#### Task to complete
Write every entry out again with no changes, and leave the images behind.

#### Record set

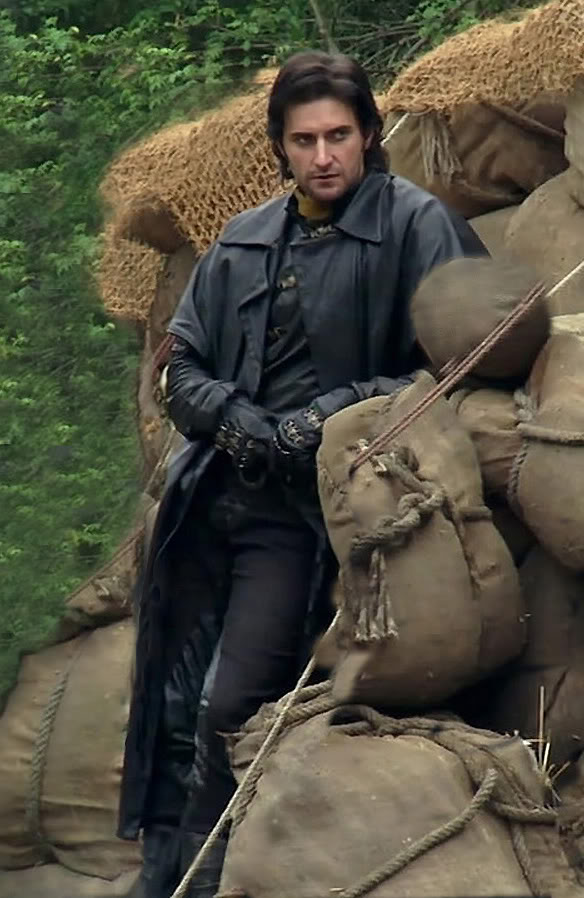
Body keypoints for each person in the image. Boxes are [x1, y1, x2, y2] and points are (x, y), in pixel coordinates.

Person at [119, 50, 487, 898]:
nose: (324, 156)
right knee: (169, 703)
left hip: (304, 513)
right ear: (279, 147)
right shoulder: (243, 238)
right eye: (304, 140)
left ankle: (203, 881)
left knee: (229, 705)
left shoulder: (415, 224)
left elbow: (454, 360)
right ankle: (158, 873)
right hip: (209, 496)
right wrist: (234, 419)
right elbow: (181, 364)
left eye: (339, 136)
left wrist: (326, 415)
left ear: (369, 134)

#### Answer to the exercise
Body keypoints for each person in the image. Boxes are [x1, y1, x2, y2] and points are (x, y), in pixel coordinates.

Person at [119, 50, 487, 898]:
nose: (324, 156)
right knee: (169, 703)
left hip: (304, 513)
right ear: (279, 147)
right shoulder: (243, 238)
right eye: (304, 140)
left ankle: (203, 881)
left knee: (229, 705)
left shoulder: (415, 224)
left elbow: (454, 360)
right ankle: (158, 873)
right hip: (209, 496)
right wrist: (234, 419)
right elbow: (181, 364)
left eye: (339, 136)
left wrist: (326, 415)
left ear: (369, 134)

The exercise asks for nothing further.